一般道で自動運転を行うホンダの試作車(写真:ホンダ)

短期的には、今秋にフルモデルチェンジを予定している軽自動車「N‐BOX」など、すべての新型車で先進安全支援システム「ホンダセンシング」を標準装備していく。2020年には、高速道路でレベル2を実現し、その後、一般道にも自動運転の技術を拡大していく方針だ。

研究所の試験場では、ほかの車両や歩行者がいない環境で、セダン「アコード」をベースにした試作車による一般道での自動運転も体験した。高精度なGPSを必要とせず、一般的なナビ情報と3つの単眼カメラで周囲の状況を認識。かすれた車線も見逃さず、道路工事の跡を車線や停止線と見間違わないよう識別しながら、敷地内をスムーズに走行した。

EV開発専門の部署を設置

自動運転と並ぶ自動車業界のテーマが電動化だ。ホンダは2030年に4輪車販売の3分の2をハイブリッド車(HV)やプラグインハイブリッド車(PHV)、電気自動車(EV)といった電動車にする目標を掲げている。

4輪R&DセンターでEV開発を担当する菱木克哉執行役員は「究極のエコカーが燃料電池車であることに変わりないが、ハイブリッド(HV)が一巡した今、これから10年はEVとPHVが開発の中心になる」と強調した。

ホンダが開発したEVの試作車。FCVやPHVと同じプラットフォームを活用している(写真:ホンダ)

世界中の自動車メーカーがEVの開発スピードを速めている中、今回ホンダは研究所内に「EV開発室」を昨年10月に新設したことも公表した。EV開発室では、モーターやバッテリー、車体と、EV車両1台分の開発を一貫して担う。研究所社長の松本宣之専務は、この組織の狙いを「EV専用組織ならではの動き方をするため」と説明する。
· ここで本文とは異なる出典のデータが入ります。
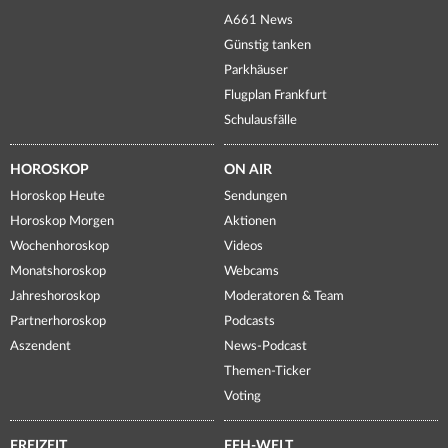
A661 News
Günstig tanken
Parkhäuser
Flugplan Frankfurt
Schulausfälle
HOROSKOP
ON AIR
Horoskop Heute
Sendungen
Horoskop Morgen
Aktionen
Wochenhoroskop
Videos
Monatshoroskop
Webcams
Jahreshoroskop
Moderatoren & Team
Partnerhoroskop
Podcasts
Aszendent
News-Podcast
Themen-Ticker
Voting
FREIZEIT
FFH-WELT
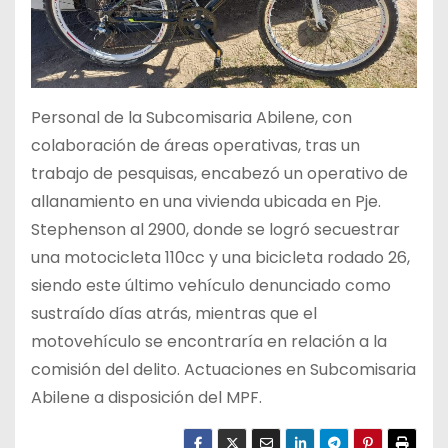
Personal de la Subcomisaria Abilene, con
colaboración de áreas operativas, tras un
trabajo de pesquisas, encabezó un operativo de
allanamiento en una vivienda ubicada en Pje.
Stephenson al 2900, donde se logró secuestrar
una motocicleta 110cc y una bicicleta rodado 26,
siendo este último vehículo denunciado como
sustraído días atrás, mientras que el
motovehículo se encontraría en relación a la
comisión del delito. Actuaciones en Subcomisaria
Abilene a disposición del MPF.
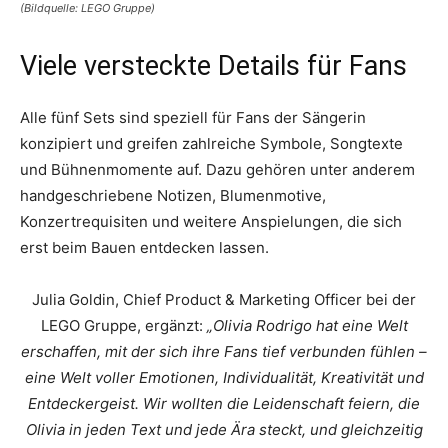
(Bildquelle: LEGO Gruppe)
Viele versteckte Details für Fans
Alle fünf Sets sind speziell für Fans der Sängerin
konzipiert und greifen zahlreiche Symbole, Songtexte
und Bühnenmomente auf. Dazu gehören unter anderem
handgeschriebene Notizen, Blumenmotive,
Konzertrequisiten und weitere Anspielungen, die sich
erst beim Bauen entdecken lassen.
Julia Goldin, Chief Product & Marketing Officer bei der
LEGO Gruppe, ergänzt:
„Olivia Rodrigo hat eine Welt
erschaffen, mit der sich ihre Fans tief verbunden fühlen –
eine Welt voller Emotionen, Individualität, Kreativität und
Entdeckergeist. Wir wollten die Leidenschaft feiern, die
Olivia in jeden Text und jede Ära steckt, und gleichzeitig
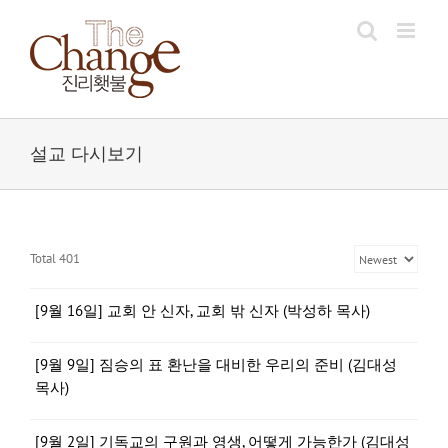
Skip
to
content
설교 다시보기
Total 401
[9월 16일] 교회 안 신자, 교회 밖 신자 (박성하 목사)
[9월 9일] 짐승의 표 환난을 대비한 우리의 준비 (김대성
목사)
[9월 2일] 기독교의 구원과 영생, 어떻게 가능한가 (김대성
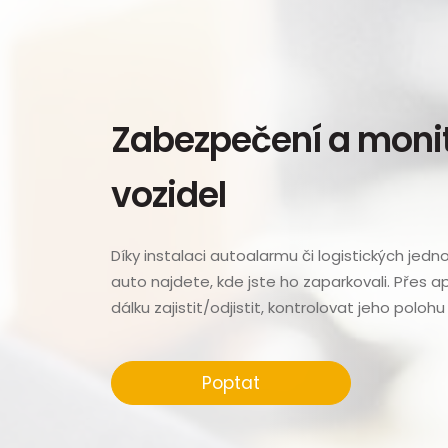
Zabezpečení a moni
vozidel
Díky instalaci autoalarmu či logistických jedn
auto najdete, kde jste ho zaparkovali. Přes a
dálku zajistit/odjistit, kontrolovat jeho polohu
Poptat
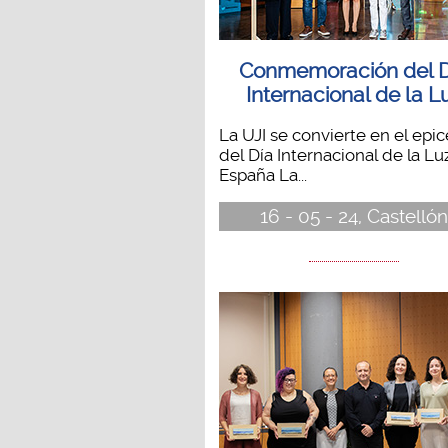
Conmemoración del D
Internacional de la L
La UJI se convierte en el epi
del Día Internacional de la Lu
España La...
16 - 05 - 24, Castellón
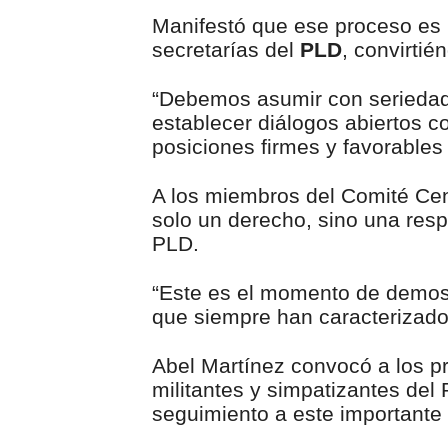
Manifestó que ese proceso es 
secretarías del
PLD
, convirtié
“Debemos asumir con seriedad 
establecer diálogos abiertos con
posiciones firmes y favorables a
A los miembros del Comité Cent
solo un derecho, sino una respo
PLD.
“Este es el momento de demostr
que siempre han caracterizado 
Abel Martínez convocó a los pr
militantes y simpatizantes del
seguimiento a este importante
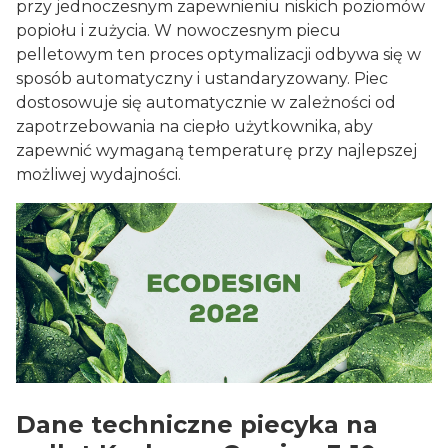
przy jednoczesnym zapewnieniu niskich poziomów
popiołu i zużycia. W nowoczesnym piecu
pelletowym ten proces optymalizacji odbywa się w
sposób automatyczny i ustandaryzowany. Piec
dostosowuje się automatycznie w zależności od
zapotrzebowania na ciepło użytkownika, aby
zapewnić wymaganą temperaturę przy najlepszej
możliwej wydajności.
Dane techniczne piecyka na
「EVとエンジン車は部品点数や生産の規模がまったく違うのに、放っておくとEVの開発部隊はエンジン車と同じスケジュールで開発したがる。組織をあえて分けることで、EVの開発スピードを上げていく」(松本専務)。

特に中国では市場導入までの速さを優先した開発を行う。世界に展開するモデルに先駆けて、2018年に中国専用のEVを発売するのも「中国専用EVとすることで開発を急がないといけない」(同)という意思があるからだ。